Classes that specialize AI techniques:
aipReqRes.h &sbsp Requirement-Resource frame-work

Files for Sample Programs
samp_time.cpp   Using the date and time classes
samp_good.cpp   Using the goodness class
samp_pandemonium.cpp   Using the container class
samp_decision.cpp   Making decisions using an emotion
samp_a_to_b.cpp   Navigating using the High-Hope classes

The aiParts Open Source Project

aiParts is an Open Source project that develops software parts that implement artificial intelligence.

The software distributed by this project is copyrighted by its authors and then licensed with the MIT License and as such, it is OSI Certified Open Source Software.

See the file LICENSE.txt.

This means that you can do pretty much whatever you want with aiParts software... use it, distribute it, build it into other software, whatever.

When you get aiParts software, you get the source code. You have control of your software (regardless of what this project does in the future).

Contributions are always welcome: software, documentation, testing, suggestions, bug reports, enhancement requests, comments and criticism. See the last section of this file.

aiParts is currently focused on the High-Hope technique for multi-decision problems. Anyone is welcome to contribute software parts that implement other approaches to artificial intelligence.

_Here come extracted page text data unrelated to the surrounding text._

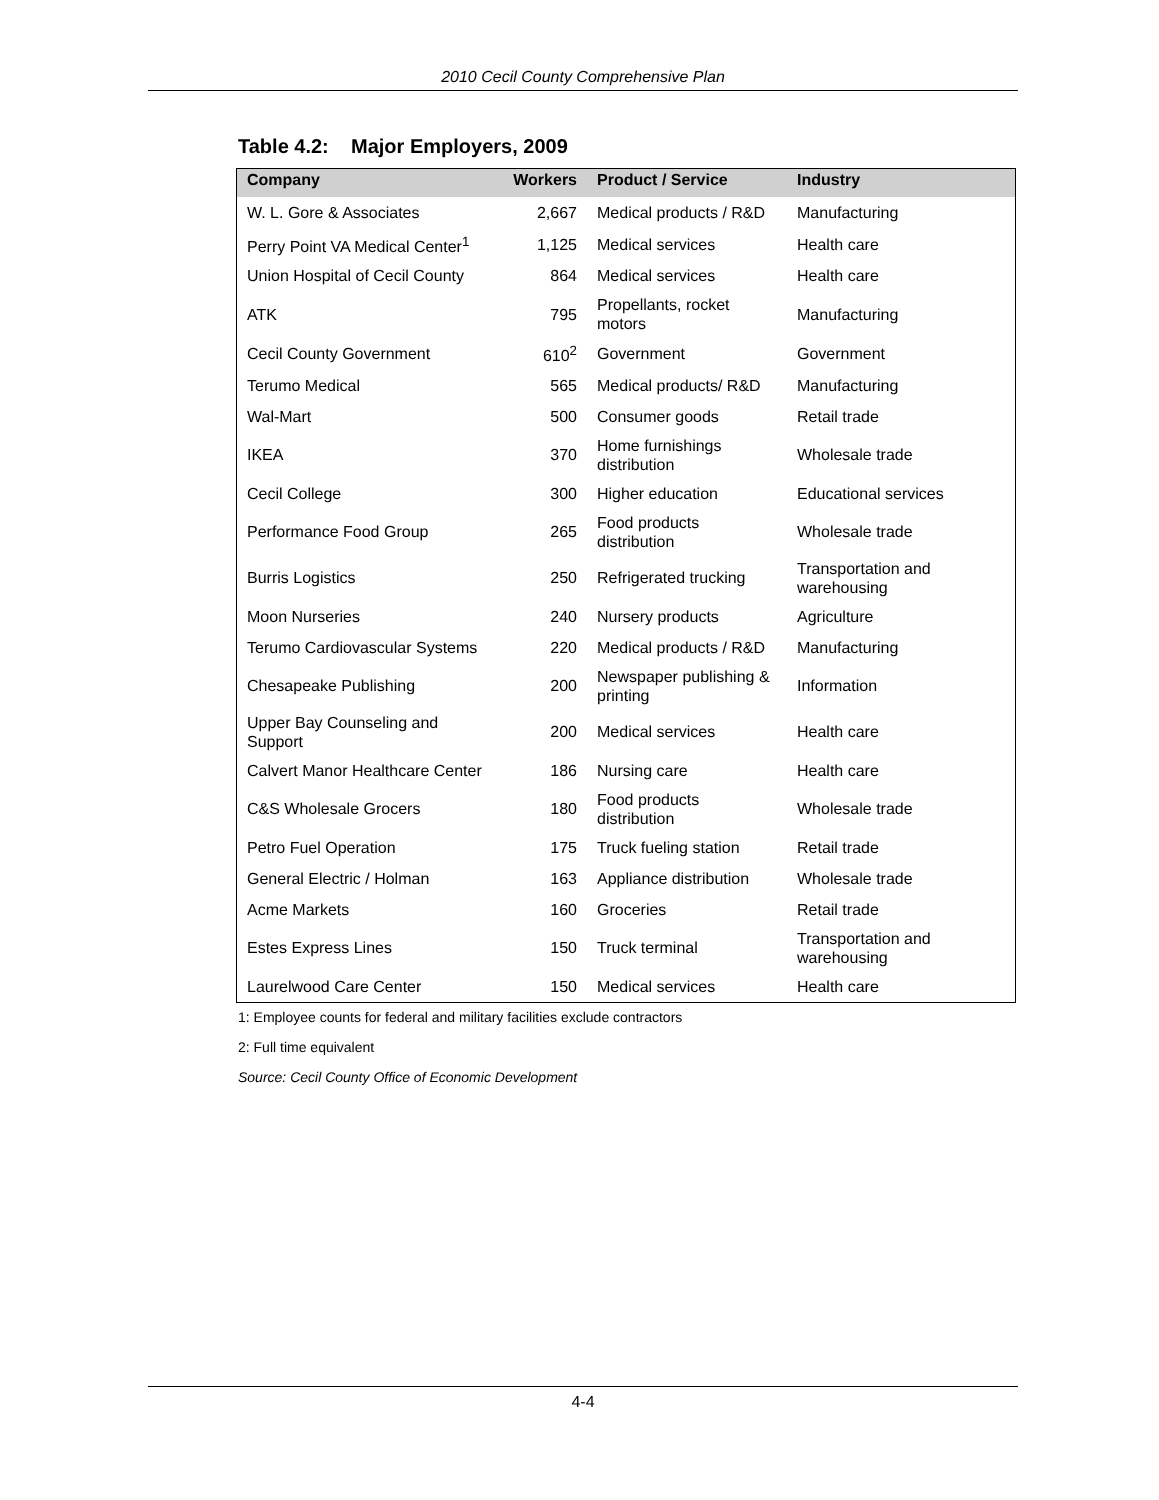2010 Cecil County Comprehensive Plan
Table 4.2: Major Employers, 2009
| Company | Workers | Product / Service | Industry |
| --- | --- | --- | --- |
| W. L. Gore & Associates | 2,667 | Medical products / R&D | Manufacturing |
| Perry Point VA Medical Center<sup>1</sup> | 1,125 | Medical services | Health care |
| Union Hospital of Cecil County | 864 | Medical services | Health care |
| ATK | 795 | Propellants, rocket motors | Manufacturing |
| Cecil County Government | 610<sup>2</sup> | Government | Government |
| Terumo Medical | 565 | Medical products/ R&D | Manufacturing |
| Wal-Mart | 500 | Consumer goods | Retail trade |
| IKEA | 370 | Home furnishings distribution | Wholesale trade |
| Cecil College | 300 | Higher education | Educational services |
| Performance Food Group | 265 | Food products distribution | Wholesale trade |
| Burris Logistics | 250 | Refrigerated trucking | Transportation and warehousing |
| Moon Nurseries | 240 | Nursery products | Agriculture |
| Terumo Cardiovascular Systems | 220 | Medical products / R&D | Manufacturing |
| Chesapeake Publishing | 200 | Newspaper publishing & printing | Information |
| Upper Bay Counseling and Support | 200 | Medical services | Health care |
| Calvert Manor Healthcare Center | 186 | Nursing care | Health care |
| C&S Wholesale Grocers | 180 | Food products distribution | Wholesale trade |
| Petro Fuel Operation | 175 | Truck fueling station | Retail trade |
| General Electric / Holman | 163 | Appliance distribution | Wholesale trade |
| Acme Markets | 160 | Groceries | Retail trade |
| Estes Express Lines | 150 | Truck terminal | Transportation and warehousing |
| Laurelwood Care Center | 150 | Medical services | Health care |
1: Employee counts for federal and military facilities exclude contractors
2: Full time equivalent
Source: Cecil County Office of Economic Development
4-4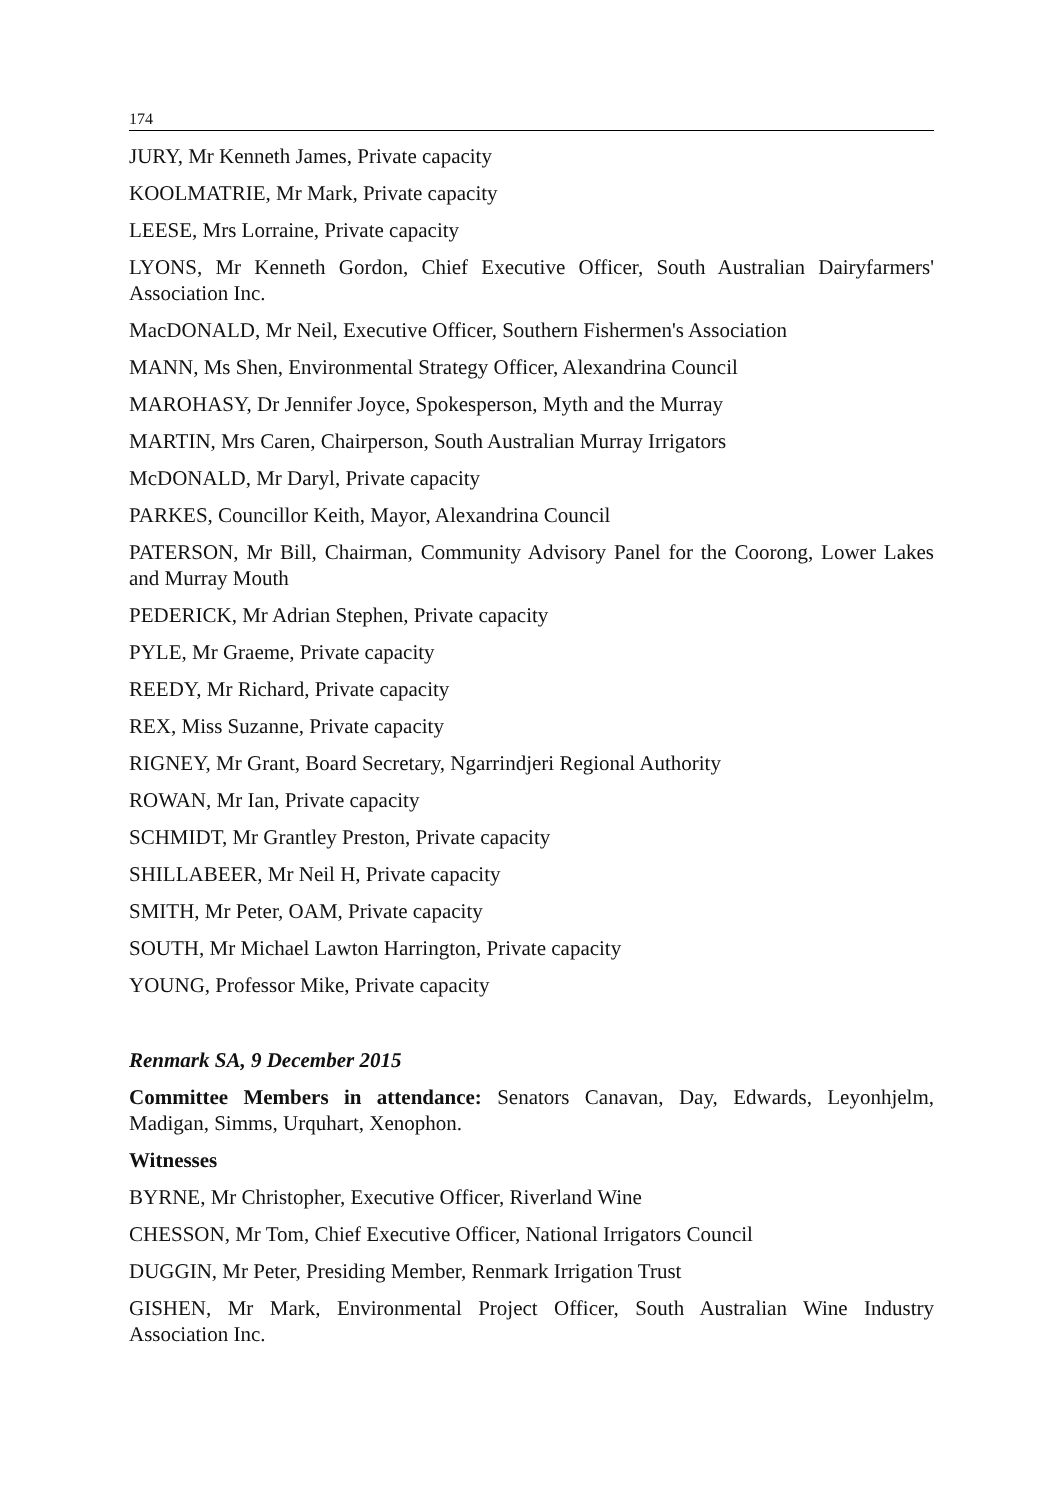174
JURY, Mr Kenneth James, Private capacity
KOOLMATRIE, Mr Mark, Private capacity
LEESE, Mrs Lorraine, Private capacity
LYONS, Mr Kenneth Gordon, Chief Executive Officer, South Australian Dairyfarmers' Association Inc.
MacDONALD, Mr Neil, Executive Officer, Southern Fishermen's Association
MANN, Ms Shen, Environmental Strategy Officer, Alexandrina Council
MAROHASY, Dr Jennifer Joyce, Spokesperson, Myth and the Murray
MARTIN, Mrs Caren, Chairperson, South Australian Murray Irrigators
McDONALD, Mr Daryl, Private capacity
PARKES, Councillor Keith, Mayor, Alexandrina Council
PATERSON, Mr Bill, Chairman, Community Advisory Panel for the Coorong, Lower Lakes and Murray Mouth
PEDERICK, Mr Adrian Stephen, Private capacity
PYLE, Mr Graeme, Private capacity
REEDY, Mr Richard, Private capacity
REX, Miss Suzanne, Private capacity
RIGNEY, Mr Grant, Board Secretary, Ngarrindjeri Regional Authority
ROWAN, Mr Ian, Private capacity
SCHMIDT, Mr Grantley Preston, Private capacity
SHILLABEER, Mr Neil H, Private capacity
SMITH, Mr Peter, OAM, Private capacity
SOUTH, Mr Michael Lawton Harrington, Private capacity
YOUNG, Professor Mike, Private capacity
Renmark SA, 9 December 2015
Committee Members in attendance: Senators Canavan, Day, Edwards, Leyonhjelm, Madigan, Simms, Urquhart, Xenophon.
Witnesses
BYRNE, Mr Christopher, Executive Officer, Riverland Wine
CHESSON, Mr Tom, Chief Executive Officer, National Irrigators Council
DUGGIN, Mr Peter, Presiding Member, Renmark Irrigation Trust
GISHEN, Mr Mark, Environmental Project Officer, South Australian Wine Industry Association Inc.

For more information, contact Brian Marshall at: bmarshal@agt.net

See www.opensource.org for information on the Open Source Initiative.

Future Development Notes

Make the A-to-B sample program problem bigger and harder.

Developing new AI techniques (alternatives to the High-Hope technique)

Developing abstraction-layers for an AI technique (just as the classes in aipReqRes.h/cpp specialize the High-Hope technique for Requirement-Resource problems)

Recognize and support 'trivial' decisions to provide for:

  • better performance
  • selecting a decision and choosing an option for a resource (rather than for a requirement) and the decision can be (set to be) trivial so the pre-chosen will be chosen
aipTime.h/cpp: add seconds to class aipTimeOfDay

There is much that can be done to improve the High-Hope AI:

  • improve the choice of which decision to decide next
  • improve the behavior in the exploring stage
  • maybe add an initial feeling-out stage
  • improve the refining stage
  • analyze the output for sequences and cycles
  • improve how the AI gets out of ruts
  • further improvement of the way hope works
  • and many other ways of refining the AI

Handling Failure
Maybe: If a try fails, decisions and options later in the solution get more fear than those earlier in the solution.

Good But Different
Recognize when a good result is significantly different from other good results found.

Handling Good Improvements
After a recent try that was a good-improvement, increase the curiosity of acceptable-looking options that look like they would have a significant effect on the solution. A "good-improvement" is a try that is better than the current best-so-far try or acceptably good and significantly different than the best-so-far try.

The problem itself could have a hope which affects how option hopes are determined. The idea is that if problem-curiosity is high, the aspects that control curiosity in options would be given more weight. The same principle would apply to fear and greed. This would allow for higher curiosity (and more exploration) early in the problem-solving, and lower curiosity (and more optimization) later in the problem-solving.

Finding Best Path When on New Path
If following a new path and come to the best-so-far path, keep following the bsf path. This could be done with problem-hope; when a node in the bsf solution is chosen, drop problem-curiosity to (near) aipNeurtal.

Implement Ways
A 'way' is a set of options chosen for a set of decisions. Maybe, in a try, force some ways while exploring other ways. Ways are a very rich abstraction - they can make it possible to work on parts of a problem while keeping other parts constant. Ways may be the key to recognizing similar solutions.